# THE TASK
Write the next passage of the service text on the instrument cluster gauges, starting after its last sentence.

# EXCERPT
— begin —

The PCM continually monitors the engine coolant temperature sensor to determine the engine operating temperature. The PCM then sends the proper engine coolant temperature messages to the IPC. If the IPC turns on the engine temperature indicator due to a high engine temperature gauge reading, it may indicate that the engine or the engine cooling system requires service. The engine coolant temperature gauge is serviced as a unit with the instrument cluster.

FUEL GAUGE

The fuel gauge gives an indication to the vehicle operator of the level of fuel in the fuel tank. This gauge is controlled by the IPC circuit board based upon programming and electronic messages received from the BCM over the CAN data bus. The BCM receives a hard-wired input from the fuel level sending unit the fuel tank, and then transmits the fuel level information to the IPC over the CAN data bus.

The fuel gauge is an electronic bar graph gauge within the EVIC that receives battery current on the IPC electronic circuit board through the fused ignition switch output (run-start) circuit whenever the ignition switch is in the On or Start positions. The IPC is programmed to move the gauge back to the low end of the scale after the ignition switch is turned to the Off position. The IPC circuitry controls the gauge bar graph position and provides the following features:

- Fuel Level Message - The BCM provides a constant current source to the fuel level sending unit and monitors a return input on a fuel level sense circuit. The resistance through the fuel level sending unit increases as the fuel level rises and decreases as the fuel level falls causing changes in the fuel level sense input voltage. The BCM then sends the appropriate electronic fuel level messages to the IPC. The IPC programming applies an algorithm to calculate the proper fuel gauge position based upon the fuel level message input, then moves the gauge needle to the proper relative position on the gauge scale. This algorithm is used to dampen gauge needle movement against the negative effect that fuel sloshing within the fuel tank can have on accurate inputs from the fuel tank sending unit to the BCM.
- Less Than 11 Percent Tank Full Message - Each time the fuel level message to the IPC indicates the fuel tank is about 11 percent full or less for 10 consecutive seconds and the vehicle speed is zero, or for 60 consecutive seconds and the vehicle speed is greater than zero, the gauge needle is moved to about the one-sixteenth graduation on the gauge scale, the low fuel indicator is illuminated, and a single chime tone is sounded. The low fuel indicator remains illuminated until the fuel level message indicates that the fuel tank is greater than about 14 percent full for 10 consecutive seconds and the vehicle speed is zero, or for 60 consecutive seconds and the vehicle speed is greater than zero, or until the ignition switch is turned to the OFF position, whichever occurs first. The chime tone feature will only repeat during the same ignition cycle if the low fuel indicator is cycled OFF and then ON again by the appropriate messages from the BCM.

— end —

# SUPPLIED MATERIAL
— begin —

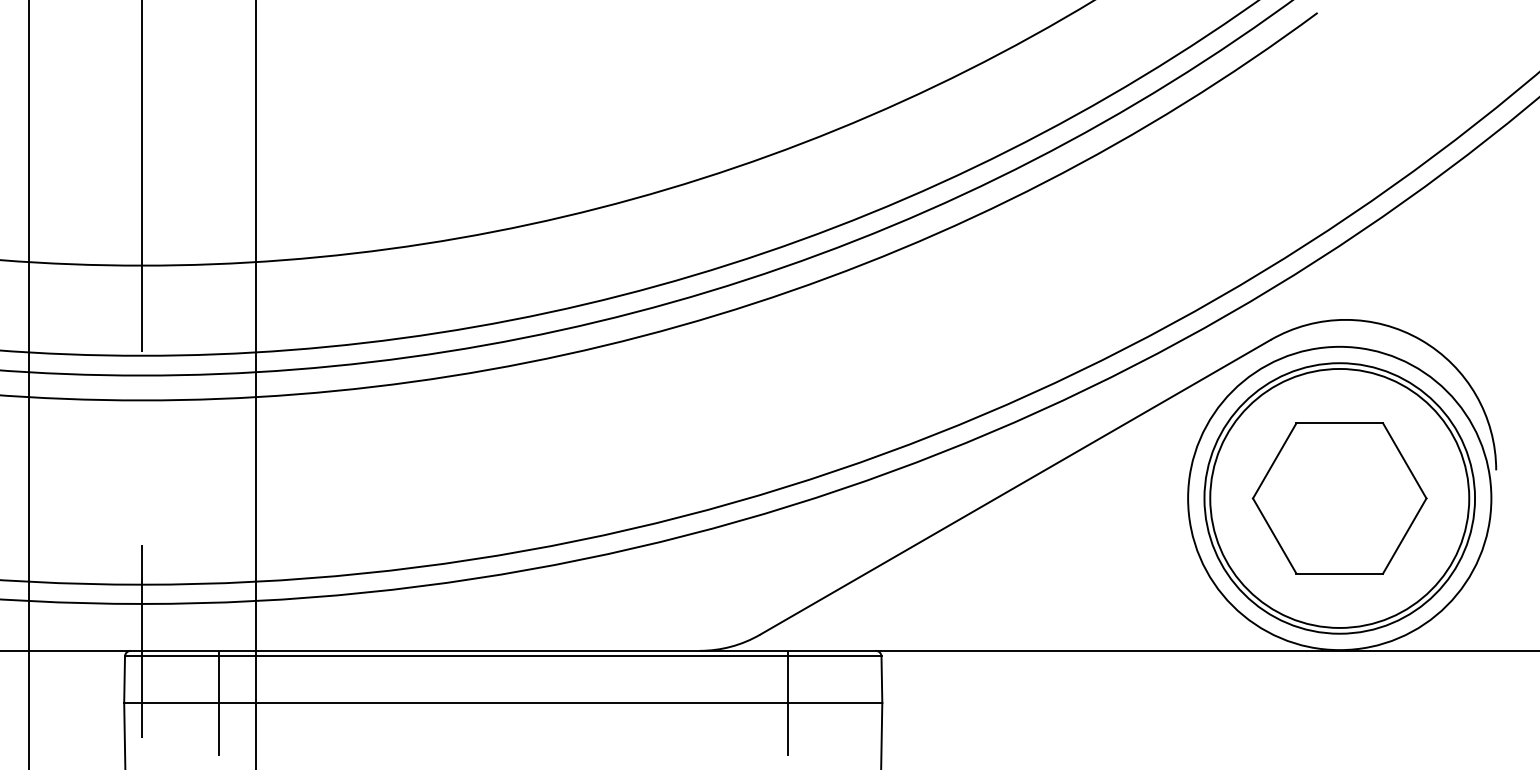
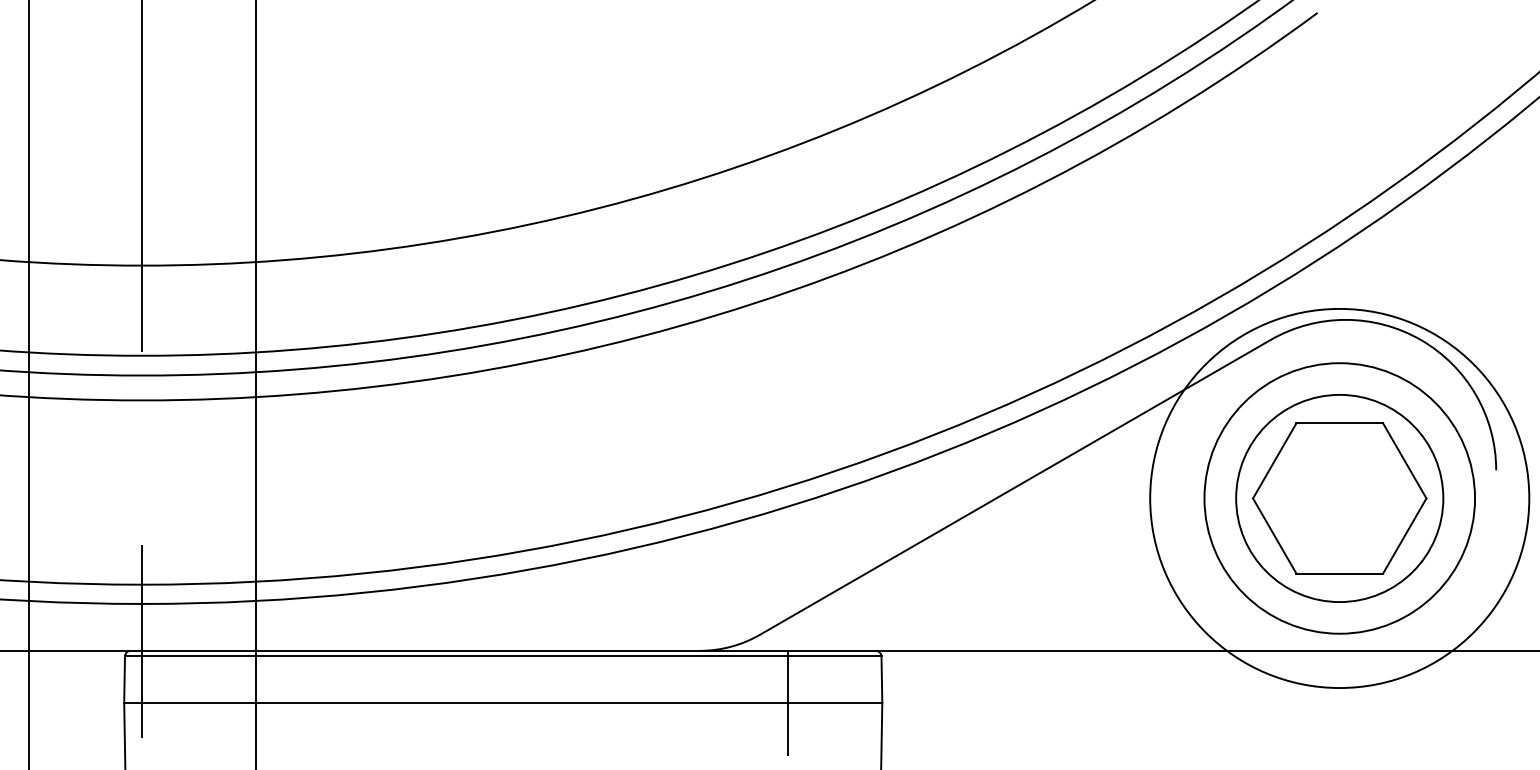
circle at (1339, 497) diameter: 259 px -> 207 px
circle at (1339, 498) diameter: 303 px -> 379 px
line at (218, 703): present -> none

— end —

# REPLY
- Less Than Empty Stop Message - Each time the IPC receives a fuel level message indicating the fuel level in the fuel tank is less than the E (or Empty) for five consecutive seconds, the gauge is moved to the low end of the gauge scale and the low fuel indicator is illuminated immediately. This input would indicate that the fuel level sense input to the BCM is a short circuit.
- More Than Full Stop Message - Each time the IPC receives a fuel level message indicating the fuel level in the fuel tank is more than the F (or Full) for five consecutive seconds, the gauge is moved to the low end of the gauge scale and the low fuel indicator is illuminated immediately. This input would indicate that the fuel level sense input to the BCM is an open circuit.

The BCM continually monitors the fuel tank sending unit to determine the level of fuel in the fuel tank. The BCM then sends the proper fuel level messages to other electronic modules in the vehicle over the CAN data bus. The fuel gauge is only serviced as a unit with the instrument cluster.

SPEEDOMETER

The speedometer gives an indication to the vehicle operator of the vehicle road speed. This gauge is controlled by the IPC circuit board based upon programming and electronic messages received from the BCM. The BCM provides the vehicle speed information across the CAN-B, and CAN-C data buses for use other modules within the vehicle.

The IPC circuitry controls the gauge needle position and provides the following features:

- Vehicle Speed Message - Each time the IPC receives an electronic vehicle speed message from the BCM it will calculate the correct vehicle speed reading and position the gauge needle at that relative speed position on the gauge scale. The IPC will receive a new message and reposition the gauge pointer accordingly. The gauge needle will continually be positioned at the relative vehicle speed position on the gauge scale until the vehicle stops moving, or until the ignition switch is turned to the OFF position, whichever occurs first.
- Communication Error - If the IPC fails to receive a speed message, it will hold the gauge needle at the last indication for about three seconds, or until the ignition switch is turned to the OFF position, whichever occurs first. After three seconds, the gauge needle will return to the left end of the gauge scale.

The PCM continually monitors the vehicle speed sensor to determine the vehicle road speed. The PCM then sends the proper vehicle speed messages to the BCM over the CAN data bus. The speedometer can only be serviced as a unit with the instrument cluster.

TACHOMETER

The tachometer gives an indication to the vehicle operator of the engine speed. This gauge is controlled by the IPC circuit board based upon programming and electronic messages received from the BCM over the CAN data bus. The BCM provides the vehicle speed information across the CAN-B, and CAN-C data buses for use other modules within the vehicle.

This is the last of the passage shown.